[Start of section]

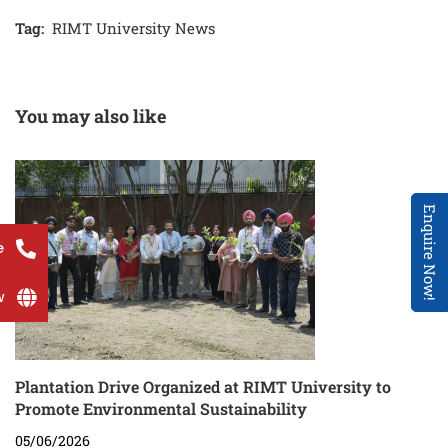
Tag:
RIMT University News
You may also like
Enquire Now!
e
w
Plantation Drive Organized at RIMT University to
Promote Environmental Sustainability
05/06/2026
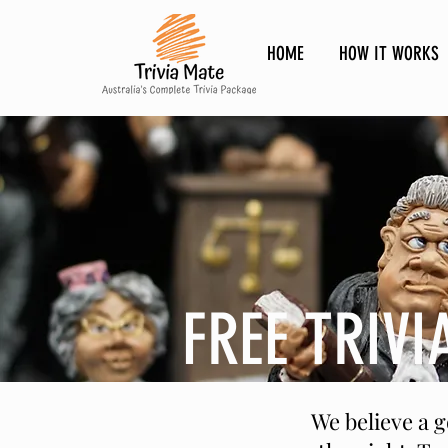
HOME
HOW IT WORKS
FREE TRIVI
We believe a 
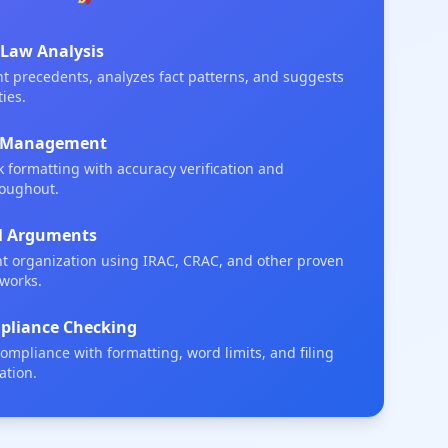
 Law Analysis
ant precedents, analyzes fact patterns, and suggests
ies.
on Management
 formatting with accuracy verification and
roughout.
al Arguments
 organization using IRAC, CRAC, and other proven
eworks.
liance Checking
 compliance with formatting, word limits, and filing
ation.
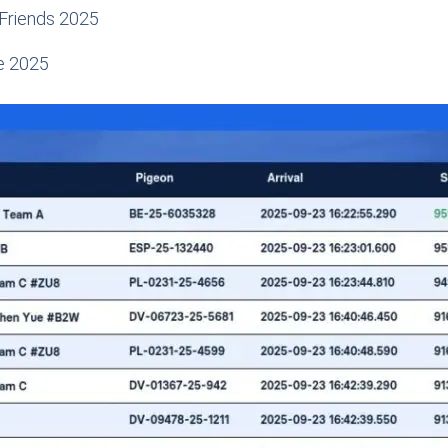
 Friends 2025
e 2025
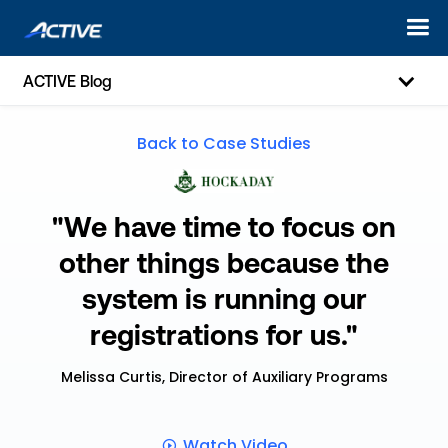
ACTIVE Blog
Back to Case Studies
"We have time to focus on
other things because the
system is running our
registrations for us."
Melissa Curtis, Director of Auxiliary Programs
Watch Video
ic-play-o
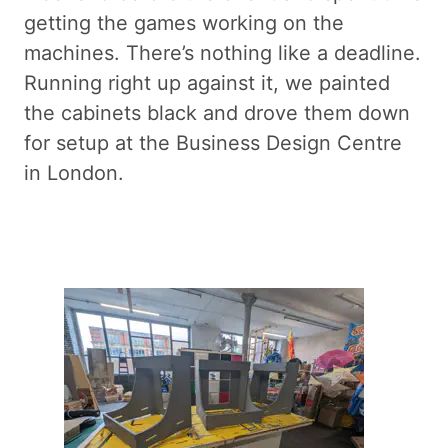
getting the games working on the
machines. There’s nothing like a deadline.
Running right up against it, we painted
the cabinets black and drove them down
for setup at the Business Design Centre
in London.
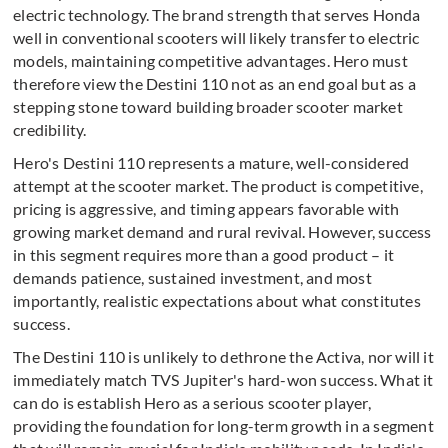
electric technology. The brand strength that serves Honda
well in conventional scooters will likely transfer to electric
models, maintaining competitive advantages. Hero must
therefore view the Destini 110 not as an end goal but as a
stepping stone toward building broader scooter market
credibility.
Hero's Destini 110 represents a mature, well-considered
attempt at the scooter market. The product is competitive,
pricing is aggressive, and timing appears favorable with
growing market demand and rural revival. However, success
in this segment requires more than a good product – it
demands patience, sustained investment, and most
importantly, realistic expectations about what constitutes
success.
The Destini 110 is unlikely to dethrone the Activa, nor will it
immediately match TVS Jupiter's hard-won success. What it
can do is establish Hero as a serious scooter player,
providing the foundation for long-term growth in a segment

[End of section]
[Start of section]

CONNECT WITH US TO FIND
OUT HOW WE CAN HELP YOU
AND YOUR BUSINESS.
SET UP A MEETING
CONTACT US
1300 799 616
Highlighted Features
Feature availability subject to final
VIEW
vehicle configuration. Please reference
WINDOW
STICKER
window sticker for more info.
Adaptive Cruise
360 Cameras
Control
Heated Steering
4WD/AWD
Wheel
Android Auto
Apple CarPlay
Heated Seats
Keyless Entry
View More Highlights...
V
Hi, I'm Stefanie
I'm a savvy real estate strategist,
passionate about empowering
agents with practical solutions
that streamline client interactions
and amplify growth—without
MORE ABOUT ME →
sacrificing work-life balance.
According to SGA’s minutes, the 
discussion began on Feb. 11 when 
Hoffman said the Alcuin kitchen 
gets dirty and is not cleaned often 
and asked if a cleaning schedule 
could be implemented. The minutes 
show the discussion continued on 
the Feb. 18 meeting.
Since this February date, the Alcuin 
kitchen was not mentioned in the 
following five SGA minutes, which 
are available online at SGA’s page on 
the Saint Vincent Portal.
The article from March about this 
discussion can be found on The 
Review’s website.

[End of section]

◆ EXERCISE DESCRIPTION:
From the records above, transcribe exactly the lines starting at the one containing "Law Analysis" and ending at the one containing "therefore view the". Skip the pictures.

◆ ANSWER SECTION:
 Law Analysis
ant precedents, analyzes fact patterns, and suggests
ies.
on Management
 formatting with accuracy verification and
roughout.
al Arguments
 organization using IRAC, CRAC, and other proven
eworks.
liance Checking
 compliance with formatting, word limits, and filing
ation.
 Friends 2025
e 2025
ACTIVE Blog
Back to Case Studies
"We have time to focus on
other things because the
system is running our
registrations for us."
Melissa Curtis, Director of Auxiliary Programs
Watch Video
ic-play-o
getting the games working on the
machines. There’s nothing like a deadline.
Running right up against it, we painted
the cabinets black and drove them down
for setup at the Business Design Centre
in London.
electric technology. The brand strength that serves Honda
well in conventional scooters will likely transfer to electric
models, maintaining competitive advantages. Hero must
therefore view the Destini 110 not as an end goal but as a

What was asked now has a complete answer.